Dataset items:
• • •
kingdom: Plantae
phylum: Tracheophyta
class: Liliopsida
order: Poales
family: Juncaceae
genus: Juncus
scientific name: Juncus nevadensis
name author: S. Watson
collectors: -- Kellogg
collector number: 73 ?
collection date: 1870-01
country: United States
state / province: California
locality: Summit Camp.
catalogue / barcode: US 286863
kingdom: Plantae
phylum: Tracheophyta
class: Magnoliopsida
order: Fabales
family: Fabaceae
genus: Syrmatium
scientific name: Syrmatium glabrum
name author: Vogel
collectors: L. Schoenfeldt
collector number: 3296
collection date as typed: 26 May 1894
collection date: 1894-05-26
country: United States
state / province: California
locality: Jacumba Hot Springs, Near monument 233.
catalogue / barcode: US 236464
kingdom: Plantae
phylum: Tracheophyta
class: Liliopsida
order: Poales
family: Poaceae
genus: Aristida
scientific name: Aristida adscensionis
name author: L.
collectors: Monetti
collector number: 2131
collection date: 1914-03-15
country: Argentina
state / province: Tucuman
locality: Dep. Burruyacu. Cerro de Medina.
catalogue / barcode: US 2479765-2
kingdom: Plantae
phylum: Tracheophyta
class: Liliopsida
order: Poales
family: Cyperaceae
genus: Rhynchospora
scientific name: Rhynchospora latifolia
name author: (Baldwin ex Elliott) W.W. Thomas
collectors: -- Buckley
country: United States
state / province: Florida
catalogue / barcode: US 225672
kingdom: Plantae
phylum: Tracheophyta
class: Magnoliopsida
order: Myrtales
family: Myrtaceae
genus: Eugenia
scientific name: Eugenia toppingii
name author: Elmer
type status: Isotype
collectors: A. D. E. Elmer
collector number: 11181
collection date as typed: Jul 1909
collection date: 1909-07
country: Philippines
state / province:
• • •
**WHAT TO DO:** Update the rows by changing each "state / province" to "region", and keep all other text as it is.

**ANSWER TO THE PROBLEM:**
kingdom: Plantae
phylum: Tracheophyta
class: Liliopsida
order: Poales
family: Juncaceae
genus: Juncus
scientific name: Juncus nevadensis
name author: S. Watson
collectors: -- Kellogg
collector number: 73 ?
collection date: 1870-01
country: United States
region: California
locality: Summit Camp.
catalogue / barcode: US 286863
kingdom: Plantae
phylum: Tracheophyta
class: Magnoliopsida
order: Fabales
family: Fabaceae
genus: Syrmatium
scientific name: Syrmatium glabrum
name author: Vogel
collectors: L. Schoenfeldt
collector number: 3296
collection date as typed: 26 May 1894
collection date: 1894-05-26
country: United States
region: California
locality: Jacumba Hot Springs, Near monument 233.
catalogue / barcode: US 236464
kingdom: Plantae
phylum: Tracheophyta
class: Liliopsida
order: Poales
family: Poaceae
genus: Aristida
scientific name: Aristida adscensionis
name author: L.
collectors: Monetti
collector number: 2131
collection date: 1914-03-15
country: Argentina
region: Tucuman
locality: Dep. Burruyacu. Cerro de Medina.
catalogue / barcode: US 2479765-2
kingdom: Plantae
phylum: Tracheophyta
class: Liliopsida
order: Poales
family: Cyperaceae
genus: Rhynchospora
scientific name: Rhynchospora latifolia
name author: (Baldwin ex Elliott) W.W. Thomas
collectors: -- Buckley
country: United States
region: Florida
catalogue / barcode: US 225672
kingdom: Plantae
phylum: Tracheophyta
class: Magnoliopsida
order: Myrtales
family: Myrtaceae
genus: Eugenia
scientific name: Eugenia toppingii
name author: Elmer
type status: Isotype
collectors: A. D. E. Elmer
collector number: 11181
collection date as typed: Jul 1909
collection date: 1909-07
country: Philippines
region:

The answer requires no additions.